Project 4.1 Wound healing and fonctionnality of the skin in the context of metabolic disorders (diabetes & obesity). Project leaders : C. Bonod and D. Sigaudo-Rousselle
Diabetes is a major public health problem with approximately 350 million people affected in the world. People with diabetes are at increased risk of developing chronic wounds, most often in the foot area that can lead to amputation. The causes of this healing defect are still poorly understood.
In this context, I am developing a project focusing on the study of repair mechanisms and skin functionality in pathological conditions linked to metabolic disorders (diabetes and/or obesity). The aim of my work is to study the skin healing process in vitro in cultured cells and in vivo in mice following hypoxic and ischemic lesions in diabetic mice. The objective is to determine the healing time and the quality of the scarred tissue but also to show what are the molecular mechanisms and signaling pathways involved in order to better understand diabetic wounds at the tissue, cellular and molecular level.
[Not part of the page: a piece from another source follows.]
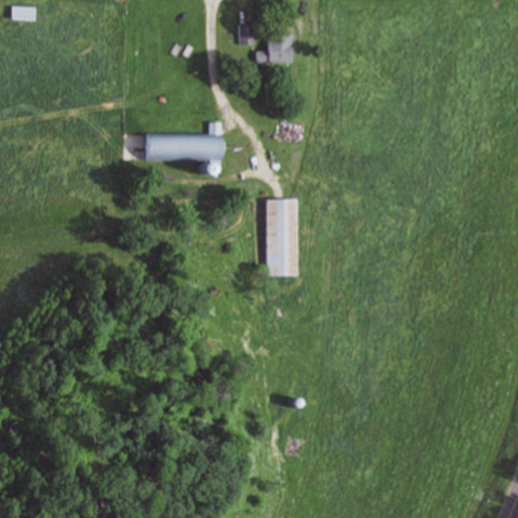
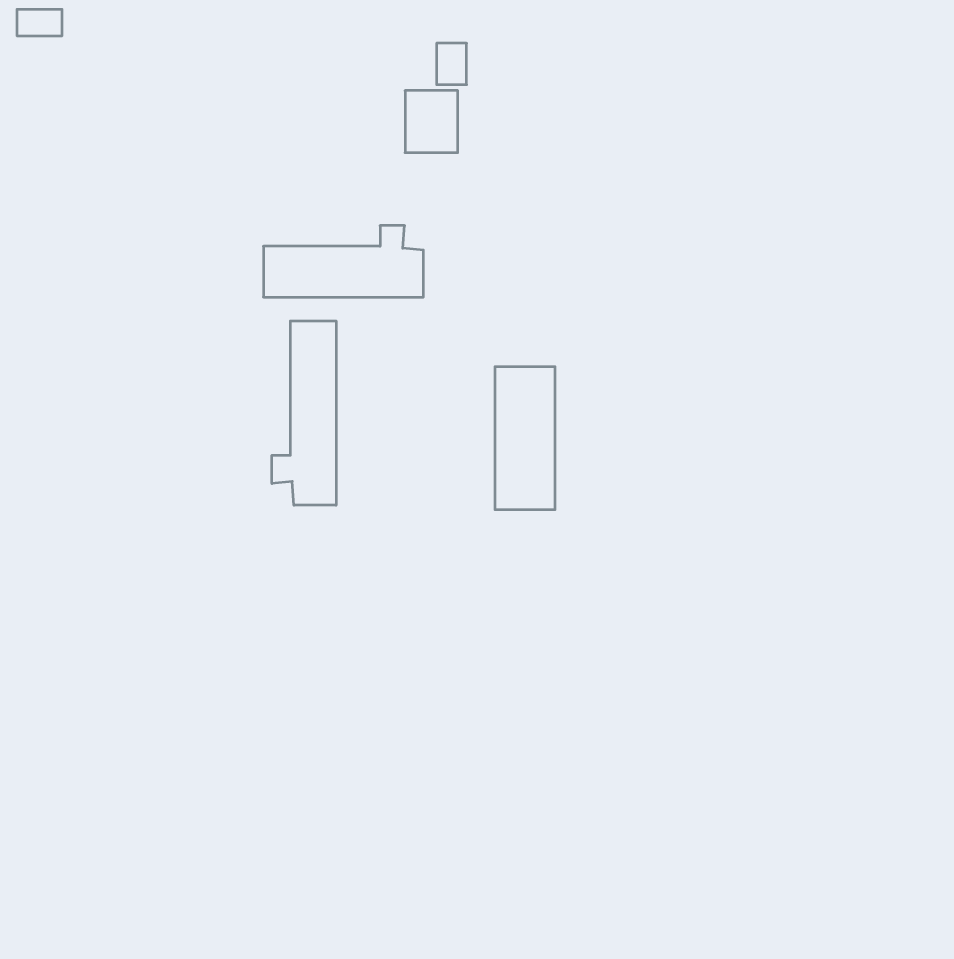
building: [262,28,290,62] -> [405,91,458,153]
building: none -> [272,321,336,505]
Project 4.2 : PGI2 analogs and pressure-induced wounds in diabetes/obesity context. project leaders: B. Fromy & D. Sigaudo-Roussel
There is growing evidence that the pathway of prostacyclin (PGI2 – another potent vasodilator produced by endothelial cells than NO), is dysregulated in diabetes. Besides its vasodilator effect, PGI2 contributes to angiogenesis and tissue repair, through pathways including vascular endothelial growth factor signaling. We thus hypothesize that impaired PGI2 pathway in the skin is involved in the pathophysiology of diabetic foot ulcers.
This project aims 1) to explore alterations of the PGI2 pathway in the skin of murine models of diabetes-related ulcers and 2) to determine whether targeting the PGI2 pathway by combining its pharmacological effect to the effect of low-intensity current per se (figure) can provide treatment for diabetic foot ulcers.